He shook his head. There was no whispering. There could be none in
his
house. Sweat began to seep down his body, he began to shake in small, imperceptible shakings, his jaw loosened, his eyes were turned free in their sockets.

Whispering. Low rumors of talk.

“I tell you I'm getting married,” he said, weakly, loosely.

“You're lying,” said the whispers.

His head fell forward on its neck as if hung, chin on chest.
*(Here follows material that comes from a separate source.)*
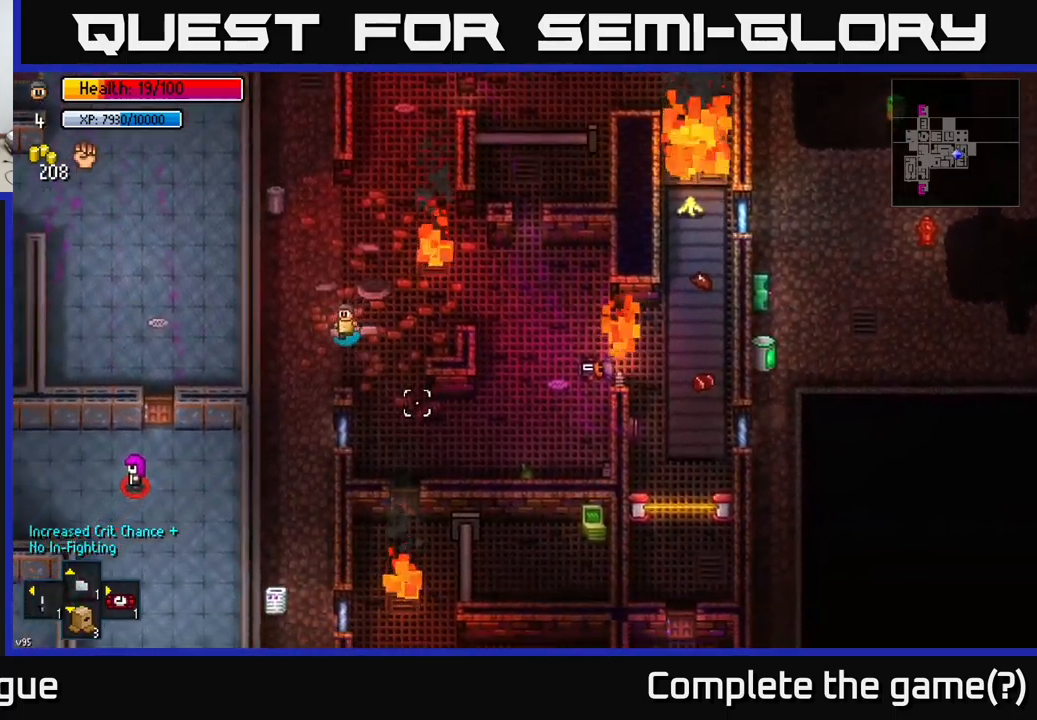
{"buttons": [], "left_stick": "center", "right_stick": "down-right", "events": [[283, "left_stick", "center"]]}
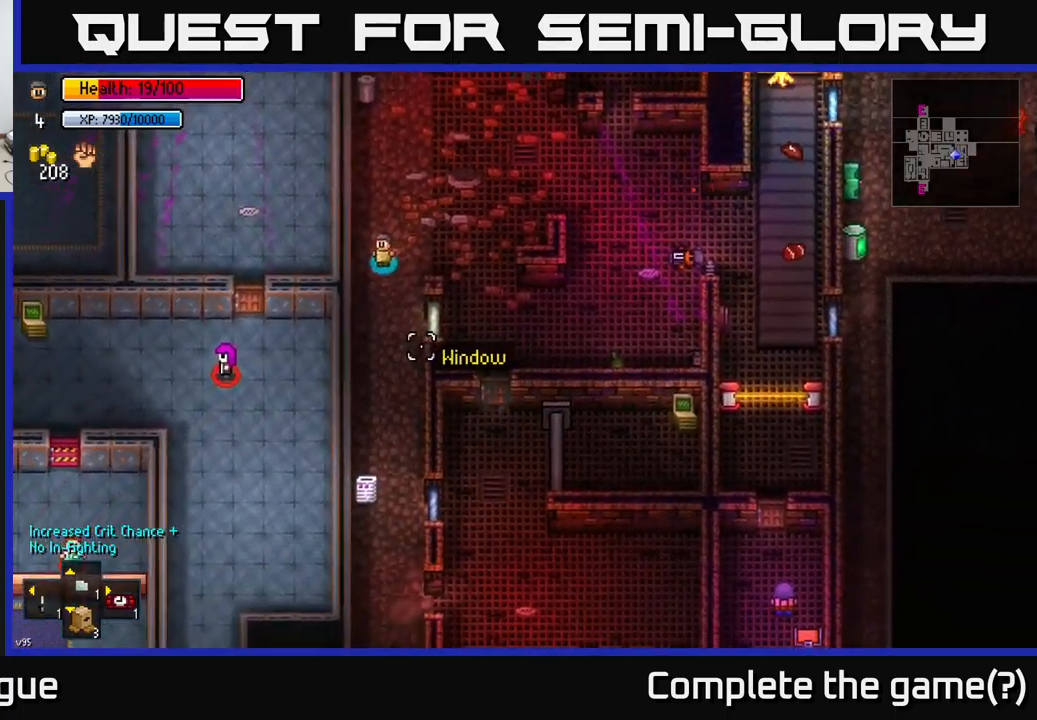
{"buttons": [], "left_stick": "up-right", "right_stick": "right", "events": [[383, "left_stick", "up-right"], [433, "right_stick", "right"]]}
“Her name is Alice Jane Ballard—” he mouthed it between soft, wet lips and the words were formless. One of his eyes began to jitter its lid up and down as if blinking out a message to some unseen guest. “You can't stop me from loving her, I love her—”

Whispering.

He took a blind step forward.

The cuff of his pants leg quivered as he reached the floor grille of the ventilator. A hot rise of air followed his cuffs. Whispering.

The furnace.

He was on his way downstairs when someone knocked on the front door. He leaned against it. “Who is it?”

“Mr. Greppin?”

Greppin drew in his breath. “Yes?”

“Will you let us in, please?”

“Well, who is it?”

“The police,” said the man outside.

“What do you want, I'm just sitting down to supper!”

“Just want a talk with you. The neighbors phoned. Said they hadn't seen your aunt and uncle for two weeks. Heard a noise awhile ago—”

“I assure you everything is all right.” He forced a laugh.

“Well, then,” continued the voice outside, “we can talk it over in friendly style if you'll only open the door.”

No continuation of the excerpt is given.